Please try, please help make the enterprise security software market suck less :(
1. Too much scrolling. Most of the people in these positions are in their late 40s, 50s and they are used to brochure-style pitches and just want to see some quick features on a single page probably. They are probably viewing this at work, not at home or even while commuting.
2. You need to emphasize compliance over the crypto standards - the compliance is what determines is "good enough" anyway for your crypto strength requirements and most execs don't care if you're using a more secure algorithm over another as long as it meets compliance and can be flexible enough to change in the future as requirements from a regulatory agency could change. Learn your acronyms to get attention from these folks (you have about 5 of the 30+ that Amazon Web Services is very informed about on their pages) - they won't care about a product unless they are confident that their vendor understands compliance very much. This is a huge reason for the shift by enterprise to AWS when people joked that it'd never pass enterprise muster - they started packing tons of alphabet soup and whitepapers along with reference customers at the right conferences. I might try to get a vendor partnership or something with someone to get a reputable logo namedropped onto that page or two specifically under compliance. The big win will be with an actual quote with a specific outcome from a reputable reference customer. That's hard in security space but perhaps a F1000 could work instead of a F500 / F100...
3. Cost doesn't matter generally when it comes to enterprise purchases because for most start-ups what they can charge is insane (but is a problem for people-centric tech vendors like old school software companies that are themselves very bloated and inefficient capital-wise), $1M is a rounding error for most F100 companies and POCs are paid maybe like, $100k for a few months or so maybe, which is easy to float most start-ups even with a regional account manager that commands a $600k / yr comp package. So don't bother with a pricing section, it'll go out the door in the middle of negotiations anyway.
4. Password management of endpoints is not mentioned and that's a huge reason that companies buy software like this, not for team / user passwords (the user penetration rate compared to shared sticky notes and tribal knowledge is pretty poor - trust me, I don't even do it and I just drop it in a private gist or something because just logging into a system is enough inconvenience).
5. No prominent "talk to a representative" kind of link. Most of these people want to talk to a human / sales person first (they want a throat to choke if things go wrong - they want a relationship, not a product / service), and they don't want to read a whitepaper probably either. Some rather technical folks will be interested, but the number of info security executives I've seen that are still technical to the degree they could understand a solid security paper in a F100 are countable on one hand from my experience.
From a more abstract level, it really doesn't sound the most friendly / human-centric of a pitch to me, it might as well be a set of bulletpoints. It doesn't look like a "here are your problems, here's how we'll solve them" narrative. Most successful enterprise and b2b pitches are based around demonstrating you have competency in solving the fundamental problem through using your product / service, not selling the technical product or anything at all. For example, Square had the problem where they were compliant, simple, and everything awesome after tons of feedback, but merchants didn't care. Then with some real-life reference users they broke through.

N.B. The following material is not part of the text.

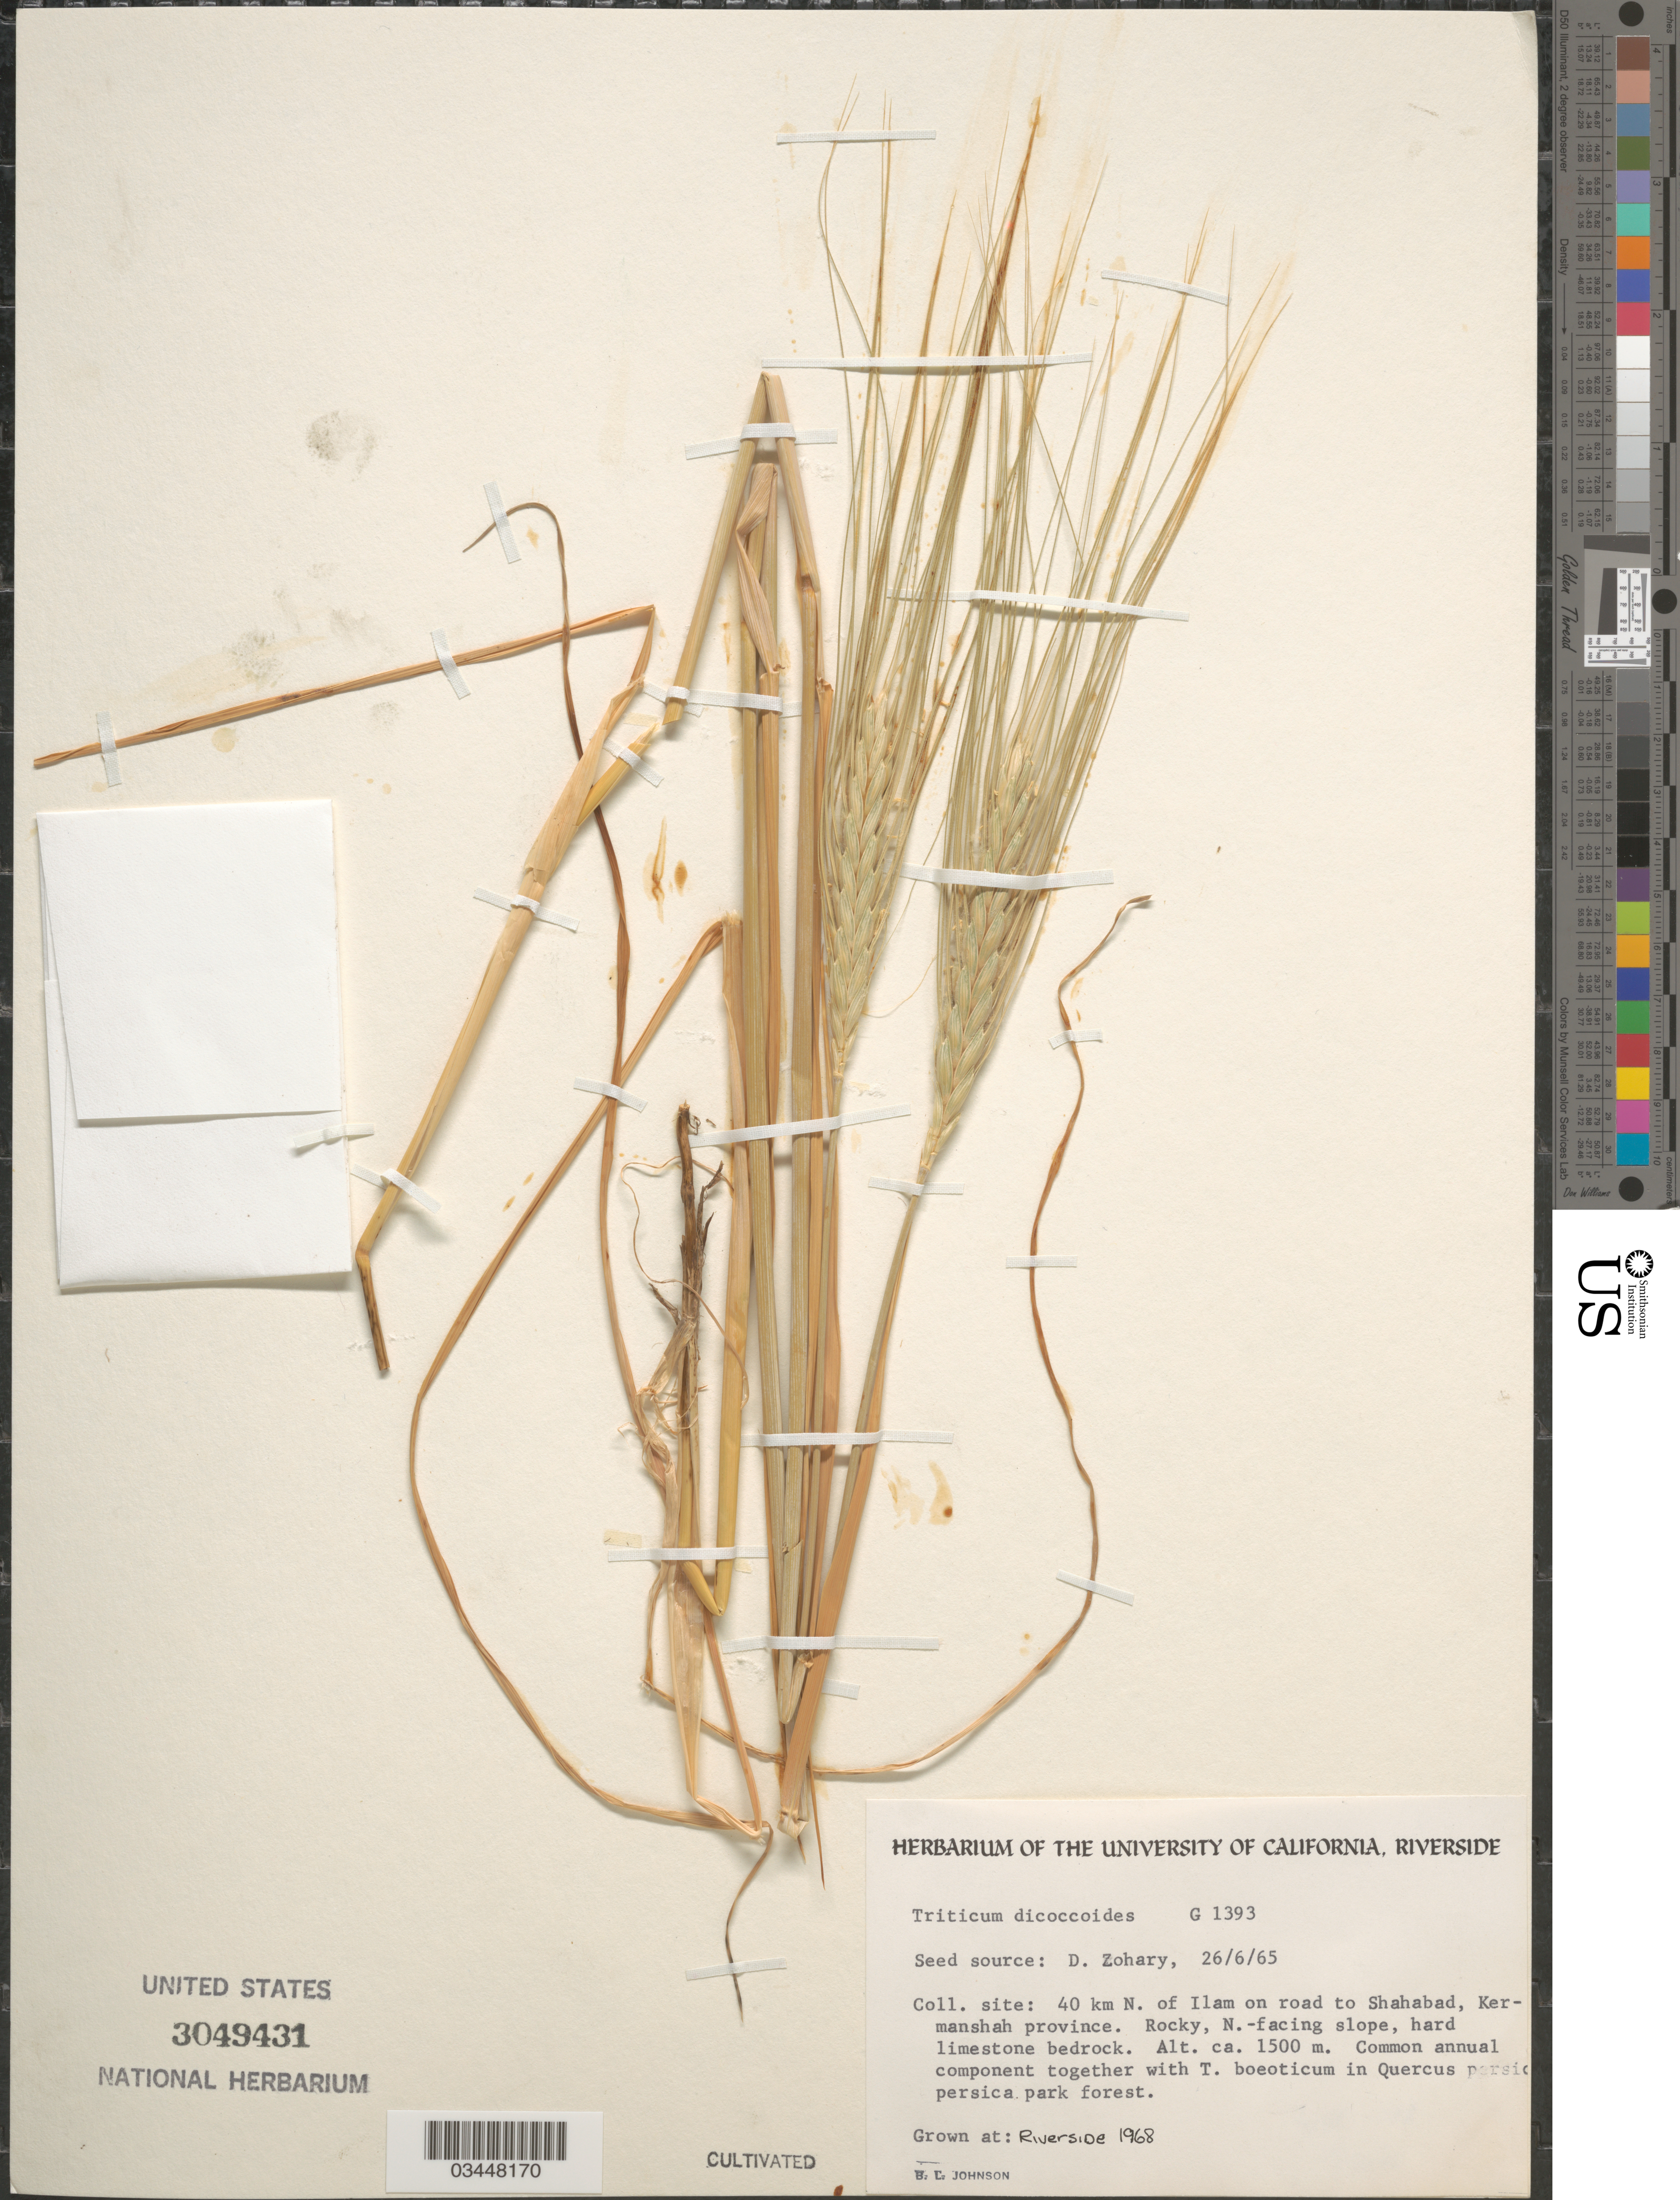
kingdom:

For a reference point of "quality," the Cyberark vault implementation in place where I'm now is horrifically bad - 8 character passwords rotated through maybe every day and passwords are locked when a user checks it out, and only administrators can break locks on "checked out" passwords. So it means single user mutual exclusion root access to a server. Supposedly we don't use anyone else because nobody else would bend to the really bad / insecure demands we asked, but I am no authority on the steps that led to such a poor system.
The enterprise security model is that every administrative access to systems must be gated somehow behind 2FA or a physical presence (ID badge swipe works). VPN counts perhaps, but then we're asked for 2FA again when accessing passwords. But even with this secrets store system most admins that are productive here don't use it because it's so restrictive UX-wise (it doesn't support ssh key access, for example). There's a separate effort going on for ssh key management that's being custom-developed with some partners, and that'll take so long it'll be 2017 probably before it's released.
Anyway, best of luck. Enterprise is a hard space to break into but once you're in you're basically in for life at this point even if your software is so bad that it directly causes the death of someone... unless a lawsuit is involved. Then you're out the door in less than a week. That's the only thing I've seen enterprise companies take swift action on that destroys start-up competencies - legal issues.